> **TASK BRIEF**: Locate the line that contains "Fig. 18 Average" in the entries below, then repeat it and every following line through the line that contains "Figure 4. Inoculated", exactly, and no others.

> **DATA EXTRACT**:
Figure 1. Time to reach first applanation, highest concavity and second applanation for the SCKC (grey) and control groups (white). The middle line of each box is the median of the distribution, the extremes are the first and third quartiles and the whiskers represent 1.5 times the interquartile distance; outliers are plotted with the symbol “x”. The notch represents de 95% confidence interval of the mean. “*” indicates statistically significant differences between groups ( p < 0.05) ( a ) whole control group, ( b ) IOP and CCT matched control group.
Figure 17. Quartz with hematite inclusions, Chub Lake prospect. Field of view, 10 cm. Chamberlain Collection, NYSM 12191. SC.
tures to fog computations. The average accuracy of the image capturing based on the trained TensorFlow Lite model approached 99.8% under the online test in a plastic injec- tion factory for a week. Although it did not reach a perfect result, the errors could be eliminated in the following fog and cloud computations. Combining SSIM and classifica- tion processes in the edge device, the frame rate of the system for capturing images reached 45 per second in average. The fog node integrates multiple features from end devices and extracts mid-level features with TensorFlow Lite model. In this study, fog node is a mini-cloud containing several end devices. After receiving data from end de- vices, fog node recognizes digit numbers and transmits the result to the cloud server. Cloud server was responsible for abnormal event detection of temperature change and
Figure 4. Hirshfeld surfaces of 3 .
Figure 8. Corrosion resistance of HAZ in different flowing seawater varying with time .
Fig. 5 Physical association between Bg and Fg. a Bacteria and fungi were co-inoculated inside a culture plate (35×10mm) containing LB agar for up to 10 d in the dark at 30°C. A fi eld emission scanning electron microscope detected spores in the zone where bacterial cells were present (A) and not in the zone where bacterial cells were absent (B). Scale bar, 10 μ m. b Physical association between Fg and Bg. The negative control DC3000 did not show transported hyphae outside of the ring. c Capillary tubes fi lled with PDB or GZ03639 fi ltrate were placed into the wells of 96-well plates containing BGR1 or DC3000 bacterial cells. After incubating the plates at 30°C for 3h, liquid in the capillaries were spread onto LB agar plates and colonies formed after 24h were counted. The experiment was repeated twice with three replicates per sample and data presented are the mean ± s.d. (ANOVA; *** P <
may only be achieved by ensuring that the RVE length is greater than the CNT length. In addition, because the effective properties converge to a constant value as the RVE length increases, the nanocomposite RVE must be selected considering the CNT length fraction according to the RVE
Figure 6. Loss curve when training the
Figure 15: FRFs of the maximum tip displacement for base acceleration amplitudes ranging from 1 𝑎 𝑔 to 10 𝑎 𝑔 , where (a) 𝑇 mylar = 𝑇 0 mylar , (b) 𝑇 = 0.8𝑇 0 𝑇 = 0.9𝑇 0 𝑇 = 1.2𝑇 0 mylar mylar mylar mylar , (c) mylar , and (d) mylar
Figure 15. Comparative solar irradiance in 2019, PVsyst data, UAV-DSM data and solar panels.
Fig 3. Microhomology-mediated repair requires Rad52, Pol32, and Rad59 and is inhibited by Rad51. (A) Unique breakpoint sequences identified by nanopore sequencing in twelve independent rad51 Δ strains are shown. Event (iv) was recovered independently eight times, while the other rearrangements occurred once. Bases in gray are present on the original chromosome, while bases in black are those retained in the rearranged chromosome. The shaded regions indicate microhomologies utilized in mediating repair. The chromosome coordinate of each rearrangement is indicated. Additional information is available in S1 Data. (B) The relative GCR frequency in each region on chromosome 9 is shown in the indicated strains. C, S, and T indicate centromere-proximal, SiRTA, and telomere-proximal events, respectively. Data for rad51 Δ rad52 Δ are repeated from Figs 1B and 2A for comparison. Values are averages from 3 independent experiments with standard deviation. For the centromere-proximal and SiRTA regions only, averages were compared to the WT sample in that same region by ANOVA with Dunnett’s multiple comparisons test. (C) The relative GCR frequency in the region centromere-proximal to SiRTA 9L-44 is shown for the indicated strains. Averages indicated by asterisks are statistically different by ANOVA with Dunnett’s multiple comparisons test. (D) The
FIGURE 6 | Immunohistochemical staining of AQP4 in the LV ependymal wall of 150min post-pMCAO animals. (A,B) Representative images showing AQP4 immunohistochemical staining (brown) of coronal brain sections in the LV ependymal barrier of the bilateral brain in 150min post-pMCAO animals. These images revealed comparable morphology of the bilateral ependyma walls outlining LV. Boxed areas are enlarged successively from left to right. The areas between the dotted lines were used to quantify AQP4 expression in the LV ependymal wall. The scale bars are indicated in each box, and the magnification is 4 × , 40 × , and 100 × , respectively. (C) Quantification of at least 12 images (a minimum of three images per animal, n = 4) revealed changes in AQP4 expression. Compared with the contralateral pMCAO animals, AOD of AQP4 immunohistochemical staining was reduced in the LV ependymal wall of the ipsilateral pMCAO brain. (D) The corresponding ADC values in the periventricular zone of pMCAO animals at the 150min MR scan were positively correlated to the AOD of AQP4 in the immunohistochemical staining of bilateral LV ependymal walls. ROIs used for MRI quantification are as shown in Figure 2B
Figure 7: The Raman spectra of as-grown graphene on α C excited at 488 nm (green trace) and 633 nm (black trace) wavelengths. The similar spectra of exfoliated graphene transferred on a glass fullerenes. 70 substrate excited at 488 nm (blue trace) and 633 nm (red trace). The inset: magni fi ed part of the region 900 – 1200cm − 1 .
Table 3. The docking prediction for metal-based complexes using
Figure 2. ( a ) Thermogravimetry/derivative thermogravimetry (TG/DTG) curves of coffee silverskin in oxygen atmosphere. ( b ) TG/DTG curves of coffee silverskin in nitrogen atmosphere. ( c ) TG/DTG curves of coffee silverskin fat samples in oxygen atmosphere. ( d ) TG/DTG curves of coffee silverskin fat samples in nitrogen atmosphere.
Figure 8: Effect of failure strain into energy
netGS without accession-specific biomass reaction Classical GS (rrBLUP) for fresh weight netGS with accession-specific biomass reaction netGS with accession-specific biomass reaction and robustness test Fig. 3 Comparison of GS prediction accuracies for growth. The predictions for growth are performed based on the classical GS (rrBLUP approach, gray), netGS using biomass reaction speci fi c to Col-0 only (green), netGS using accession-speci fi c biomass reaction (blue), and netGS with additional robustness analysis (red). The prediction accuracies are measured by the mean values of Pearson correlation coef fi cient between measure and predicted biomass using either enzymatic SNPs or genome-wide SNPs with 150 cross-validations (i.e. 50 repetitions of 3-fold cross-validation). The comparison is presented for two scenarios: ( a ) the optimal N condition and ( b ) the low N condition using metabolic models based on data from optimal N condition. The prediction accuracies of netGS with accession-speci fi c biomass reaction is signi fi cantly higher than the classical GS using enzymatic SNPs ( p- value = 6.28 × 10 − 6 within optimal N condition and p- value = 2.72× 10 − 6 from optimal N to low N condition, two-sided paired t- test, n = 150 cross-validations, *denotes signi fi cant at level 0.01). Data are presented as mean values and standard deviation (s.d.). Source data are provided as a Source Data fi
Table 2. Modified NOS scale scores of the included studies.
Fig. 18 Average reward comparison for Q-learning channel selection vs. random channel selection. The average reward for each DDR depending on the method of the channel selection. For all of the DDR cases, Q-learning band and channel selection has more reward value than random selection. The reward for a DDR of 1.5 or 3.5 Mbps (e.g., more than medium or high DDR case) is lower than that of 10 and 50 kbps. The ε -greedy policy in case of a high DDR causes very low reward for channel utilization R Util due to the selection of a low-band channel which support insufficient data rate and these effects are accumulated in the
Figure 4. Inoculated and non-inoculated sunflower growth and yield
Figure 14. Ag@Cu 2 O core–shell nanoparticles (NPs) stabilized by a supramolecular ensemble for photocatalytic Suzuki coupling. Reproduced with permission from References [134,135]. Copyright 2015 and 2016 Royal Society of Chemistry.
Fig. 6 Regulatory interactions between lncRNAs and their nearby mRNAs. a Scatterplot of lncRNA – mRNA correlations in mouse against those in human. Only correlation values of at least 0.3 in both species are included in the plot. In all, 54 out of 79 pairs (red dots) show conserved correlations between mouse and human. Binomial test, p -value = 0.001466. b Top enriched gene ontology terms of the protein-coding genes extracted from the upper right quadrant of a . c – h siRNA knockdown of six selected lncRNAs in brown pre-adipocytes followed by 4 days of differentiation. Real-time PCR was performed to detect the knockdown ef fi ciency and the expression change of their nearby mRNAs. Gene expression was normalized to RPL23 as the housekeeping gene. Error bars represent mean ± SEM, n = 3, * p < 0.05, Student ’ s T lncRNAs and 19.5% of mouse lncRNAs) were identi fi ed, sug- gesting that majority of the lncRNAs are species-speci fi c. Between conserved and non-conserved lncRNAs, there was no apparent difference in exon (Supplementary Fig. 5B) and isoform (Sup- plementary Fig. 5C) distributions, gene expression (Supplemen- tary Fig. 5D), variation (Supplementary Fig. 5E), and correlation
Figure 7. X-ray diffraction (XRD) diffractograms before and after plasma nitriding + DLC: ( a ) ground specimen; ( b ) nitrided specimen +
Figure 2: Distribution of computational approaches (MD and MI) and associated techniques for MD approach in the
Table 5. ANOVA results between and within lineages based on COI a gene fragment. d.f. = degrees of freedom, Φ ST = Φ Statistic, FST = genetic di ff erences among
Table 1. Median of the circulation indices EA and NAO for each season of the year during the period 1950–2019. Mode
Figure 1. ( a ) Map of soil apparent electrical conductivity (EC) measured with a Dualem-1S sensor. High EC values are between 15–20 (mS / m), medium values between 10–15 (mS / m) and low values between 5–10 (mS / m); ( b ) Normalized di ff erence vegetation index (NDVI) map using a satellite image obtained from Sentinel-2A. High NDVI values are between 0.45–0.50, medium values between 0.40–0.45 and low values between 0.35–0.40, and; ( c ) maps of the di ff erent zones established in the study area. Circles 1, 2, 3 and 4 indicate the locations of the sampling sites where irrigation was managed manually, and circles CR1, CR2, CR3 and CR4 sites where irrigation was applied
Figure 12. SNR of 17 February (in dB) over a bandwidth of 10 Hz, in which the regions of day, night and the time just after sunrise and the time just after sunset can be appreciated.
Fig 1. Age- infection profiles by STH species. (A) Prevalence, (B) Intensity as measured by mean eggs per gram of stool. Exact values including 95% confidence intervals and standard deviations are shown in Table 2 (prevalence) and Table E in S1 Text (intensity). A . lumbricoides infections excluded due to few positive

> **EXERCISE ANSWER**:
Fig. 18 Average reward comparison for Q-learning channel selection vs. random channel selection. The average reward for each DDR depending on the method of the channel selection. For all of the DDR cases, Q-learning band and channel selection has more reward value than random selection. The reward for a DDR of 1.5 or 3.5 Mbps (e.g., more than medium or high DDR case) is lower than that of 10 and 50 kbps. The ε -greedy policy in case of a high DDR causes very low reward for channel utilization R Util due to the selection of a low-band channel which support insufficient data rate and these effects are accumulated in the
Figure 4. Inoculated and non-inoculated sunflower growth and yield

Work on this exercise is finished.